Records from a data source
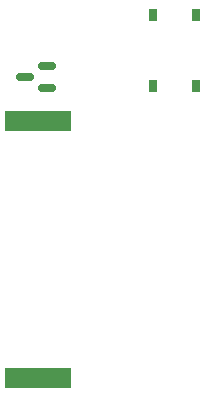
<source format=gbp>
G04 #@! TF.GenerationSoftware,KiCad,Pcbnew,7.0.9*
G04 #@! TF.CreationDate,2024-02-29T00:36:21+01:00*
G04 #@! TF.ProjectId,Mad_PlantBug,4d61645f-506c-4616-9e74-4275672e6b69,rev?*
G04 #@! TF.SameCoordinates,Original*
G04 #@! TF.FileFunction,Paste,Bot*
G04 #@! TF.FilePolarity,Positive*
%FSLAX46Y46*%
G04 Gerber Fmt 4.6, Leading zero omitted, Abs format (unit mm)*
G04 Created by KiCad (PCBNEW 7.0.9) date 2024-02-29 00:36:21*
%MOMM*%
%LPD*%
G01*
G04 APERTURE LIST*
G04 Aperture macros list*
%AMRoundRect*
0 Rectangle with rounded corners*
0 $1 Rounding radius*
0 $2 $3 $4 $5 $6 $7 $8 $9 X,Y pos of 4 corners*
0 Add a 4 corners polygon primitive as box body*
4,1,4,$2,$3,$4,$5,$6,$7,$8,$9,$2,$3,0*
0 Add four circle primitives for the rounded corners*
1,1,$1+$1,$2,$3*
1,1,$1+$1,$4,$5*
1,1,$1+$1,$6,$7*
1,1,$1+$1,$8,$9*
0 Add four rect primitives between the rounded corners*
20,1,$1+$1,$2,$3,$4,$5,0*
20,1,$1+$1,$4,$5,$6,$7,0*
20,1,$1+$1,$6,$7,$8,$9,0*
20,1,$1+$1,$8,$9,$2,$3,0*%
G04 Aperture macros list end*
%ADD10R,5.600000X1.750000*%
%ADD11RoundRect,0.150000X0.587500X0.150000X-0.587500X0.150000X-0.587500X-0.150000X0.587500X-0.150000X0*%
%ADD12R,0.700000X1.000000*%
G04 APERTURE END LIST*
D10*
G04 #@! TO.C,H1*
X61180000Y-41192500D03*
X61180000Y-62942500D03*
G04 #@! TD*
D11*
G04 #@! TO.C,Q1*
X60055000Y-37461500D03*
X61930000Y-38411500D03*
X61930000Y-36511500D03*
G04 #@! TD*
D12*
G04 #@! TO.C,S3*
X74587000Y-38172500D03*
X74587000Y-32172500D03*
X70887000Y-38172500D03*
X70887000Y-32172500D03*
G04 #@! TD*
M02*

</source>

### Problem description
There is a line with "1,1,$1+$1,$4,$5*" and a line with "G04 #@! TO.C,S3*" above. Copy exactly those two lines and all lines between them, with nothing else.

### Output for this exercise
1,1,$1+$1,$4,$5*
1,1,$1+$1,$6,$7*
1,1,$1+$1,$8,$9*
0 Add four rect primitives between the rounded corners*
20,1,$1+$1,$2,$3,$4,$5,0*
20,1,$1+$1,$4,$5,$6,$7,0*
20,1,$1+$1,$6,$7,$8,$9,0*
20,1,$1+$1,$8,$9,$2,$3,0*%
G04 Aperture macros list end*
%ADD10R,5.600000X1.750000*%
%ADD11RoundRect,0.150000X0.587500X0.150000X-0.587500X0.150000X-0.587500X-0.150000X0.587500X-0.150000X0*%
%ADD12R,0.700000X1.000000*%
G04 APERTURE END LIST*
D10*
G04 #@! TO.C,H1*
X61180000Y-41192500D03*
X61180000Y-62942500D03*
G04 #@! TD*
D11*
G04 #@! TO.C,Q1*
X60055000Y-37461500D03*
X61930000Y-38411500D03*
X61930000Y-36511500D03*
G04 #@! TD*
D12*
G04 #@! TO.C,S3*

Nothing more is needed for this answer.